Abolish the Au Pair Program

The American au pair program is closer to indentured servitude than cultural exchange.

The Au Pair Families of Massachusetts website leads with a lovely family photo: mom, dad, grandpa, two young children, and their au pair, all smiling together in front of the Washington Monument. Another shows a mother, father, au pair, and adorable baby sporting matching red berets. Others feature families and their au pairs laughing with a lobster on the Cape, grinning around a nautical-themed birthday cake, candlepin bowling, riding a carousel.

All are meant to demonstrate that au pairs are cherished members of the family participating in a mutually beneficial cultural exchange, not domestic servants desperately in need of a raise.

A federal judge saw things differently, ruling in December that Massachusetts au pairs are covered by state labor laws, and as such are entitled to the state’s minimum wage (now $12.75 an hour) and other basic labor rights in line with the 2015 Domestic Workers’ Bill of Rights. Starting January 1, pay for au pairs increased from $195 a week to $528 a week, which includes a $77 deduction for room and board.

Until this latest ruling, Massachusetts host families, many of whom reside in wealthy towns like Brookline and Newton, have enjoyed what is, for all intents and purposes, a cut-rate live-in servant. Whether a family had one child or five, a newborn or school-age children, au pairs were legally mandated to work up to ten hours a day and forty-five hours a week for $4.75 an hour.

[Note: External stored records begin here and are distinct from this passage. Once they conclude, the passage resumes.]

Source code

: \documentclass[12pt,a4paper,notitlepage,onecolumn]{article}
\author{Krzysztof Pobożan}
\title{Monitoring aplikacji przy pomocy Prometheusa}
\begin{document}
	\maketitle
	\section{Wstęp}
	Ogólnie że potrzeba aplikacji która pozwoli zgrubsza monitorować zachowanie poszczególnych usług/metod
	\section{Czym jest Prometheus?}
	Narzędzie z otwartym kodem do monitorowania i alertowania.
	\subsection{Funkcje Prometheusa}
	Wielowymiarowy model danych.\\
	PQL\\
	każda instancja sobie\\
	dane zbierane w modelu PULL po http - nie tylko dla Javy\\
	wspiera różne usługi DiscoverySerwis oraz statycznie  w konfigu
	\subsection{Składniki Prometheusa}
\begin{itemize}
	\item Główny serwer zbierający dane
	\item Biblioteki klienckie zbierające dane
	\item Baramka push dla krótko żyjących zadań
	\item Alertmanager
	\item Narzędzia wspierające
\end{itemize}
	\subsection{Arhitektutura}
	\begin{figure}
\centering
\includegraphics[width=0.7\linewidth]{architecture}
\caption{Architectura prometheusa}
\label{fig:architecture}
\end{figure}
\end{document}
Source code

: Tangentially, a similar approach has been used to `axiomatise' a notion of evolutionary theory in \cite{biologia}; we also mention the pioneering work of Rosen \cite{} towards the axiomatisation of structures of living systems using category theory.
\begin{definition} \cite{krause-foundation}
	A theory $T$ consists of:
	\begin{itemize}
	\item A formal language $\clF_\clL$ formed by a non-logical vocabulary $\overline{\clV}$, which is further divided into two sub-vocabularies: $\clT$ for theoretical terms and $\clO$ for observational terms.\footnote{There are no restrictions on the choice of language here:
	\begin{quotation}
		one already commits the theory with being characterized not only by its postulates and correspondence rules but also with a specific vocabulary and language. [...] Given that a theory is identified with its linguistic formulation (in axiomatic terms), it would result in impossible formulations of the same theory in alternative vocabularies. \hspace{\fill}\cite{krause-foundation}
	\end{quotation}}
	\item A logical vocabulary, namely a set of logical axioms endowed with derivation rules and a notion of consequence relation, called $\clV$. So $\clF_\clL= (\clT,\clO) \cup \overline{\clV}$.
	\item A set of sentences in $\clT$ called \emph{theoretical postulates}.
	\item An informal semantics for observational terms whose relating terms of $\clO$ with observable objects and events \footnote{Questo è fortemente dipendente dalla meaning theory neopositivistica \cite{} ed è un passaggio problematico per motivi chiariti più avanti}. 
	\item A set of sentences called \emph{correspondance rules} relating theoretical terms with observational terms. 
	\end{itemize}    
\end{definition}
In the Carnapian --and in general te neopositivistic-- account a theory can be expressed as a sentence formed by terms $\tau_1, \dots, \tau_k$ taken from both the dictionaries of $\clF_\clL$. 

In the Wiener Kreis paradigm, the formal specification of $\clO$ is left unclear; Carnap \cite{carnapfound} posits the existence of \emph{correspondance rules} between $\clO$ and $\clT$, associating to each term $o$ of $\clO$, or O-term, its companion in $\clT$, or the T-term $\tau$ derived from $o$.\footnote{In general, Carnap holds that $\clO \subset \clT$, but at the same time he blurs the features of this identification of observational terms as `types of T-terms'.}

Criticism of the au pair program has persisted since its founding in 1986. The General Accounting Office argued in 1990 that the sponsoring agency — the now defunct United States Information Agency (a Cold War–era soft power incubator) — was not “adequate to ensure integrity of the program,” while others recommended that the program be discontinued after its initial two-year pilot run because it didn’t meet the requirements of a cultural exchange.

The issuance of J-1 visas, rather than H visas designated for temporary workers, was conditional upon au pairs doing substantively more than babysitting, laundry, and scrubbing toilets. Au pairs were expected to learn about American culture, study English, take college courses, and make friends.

But from the start, au pairs spent nearly all their time doing chores. Decades later, with nearly 100,000 au pairs having participated in the program, little has changed. As investigations from Politico and the International Labor Recruitment Working Group demonstrate, au pairs are an exploited and vulnerable population. Many au pairs say they are expected to be on call 24-7, with little time for classes or studying. They are often saddled with household chores (on top of childcare) that run the gamut from cooking and cleaning to gardening and moving furniture.

Thousands of au pairs have reported sexual harassment, verbal and physical abuse, and isolation. But instead of assistance, many have seen their contracts terminated, have been shuffled to other host families, or, fearing disqualification from access to a US visa in the future, have been pressured into silence by their agency handler.

Both the State Department and the au pair agencies, who earn huge fees facilitating the program, are well aware of these problems. Yet agencies have worked tirelessly to maintain the program as is, lobbying Congress to keep it in place despite trenchant criticisms from elected officials such as Bernie Sanders, workers’ rights groups, and au pairs themselves.

The tide is turning, however. In Denver, lawyers at Towards Justice, a nonprofit law firm fighting for economic justice, helped au pairs from Colombia, Australia, Germany, South Africa, and Mexico win a $65.5 million class action settlement. David Seligman, director of Towards Justice, said of the settlement: “This . . . hard-fought victory of our clients who fought for years on behalf of about 100,000 fellow au pairs, will be perhaps the largest settlement ever on behalf of minimum wage workers and will finally give au pairs the opportunity to seek higher wages and better working conditions.”

The Massachusetts decision could have an equally broad impact. The December ruling was the culmination of a case brought by Cultural Care, an au pair agency, against Massachusetts attorney general Maura Healey. Cultural Care sued Healey (who is responsible for administering the Domestic Workers’ Bill of Rights in Massachusetts) in 2016, hoping to prevent Massachusetts host families from having to abide by the DWBR’s mandate that families pay the state minimum wage, plus overtime and other benefits.

While the case was still in court, Massachusetts families were able to continue paying their au pairs the federal minimum wage ($7.25) minus a deduction for room and board. Now, as of January 1, au pairs have gotten a big raise, and host families are furious. They have started a petition to convince Elizabeth Warren to overturn the wage increase.

Families insist that the au pair program is not a domestic servant relationship because they buy their au pairs cell phones and take them to restaurants and are required to give them $500 during their one-year stay to spend on schooling (less than the cost of 1 credit at Boston University).

Host families say that now they’ll be forced to send their au pairs home because they can’t afford to pay them the state minimum wage. Massachusetts legislators with an eye on their base have stepped in to support host families, proposing legislation to push back implementation of the wage increase until summer and to increase the amount families can deduct in room and board to mitigate the wage increase.

It’s true that childcare in Massachusetts is exorbitantly expensive. Bright Horizons, a popular daycare chain in the Boston area, charges $2–3,000 a month per child for full-time care. But the au pair system is not a solution.

For decades, au pair host families have reaped the gains of an exploitative program, secure in the notion that they are providing a public service as cultural ambassadors for America. These families are ambassadors — ambassadors for the American elite.

If host families can’t pay these young women a decent wage and provide them with the respect and opportunity they deserve, the au pair program should be abolished.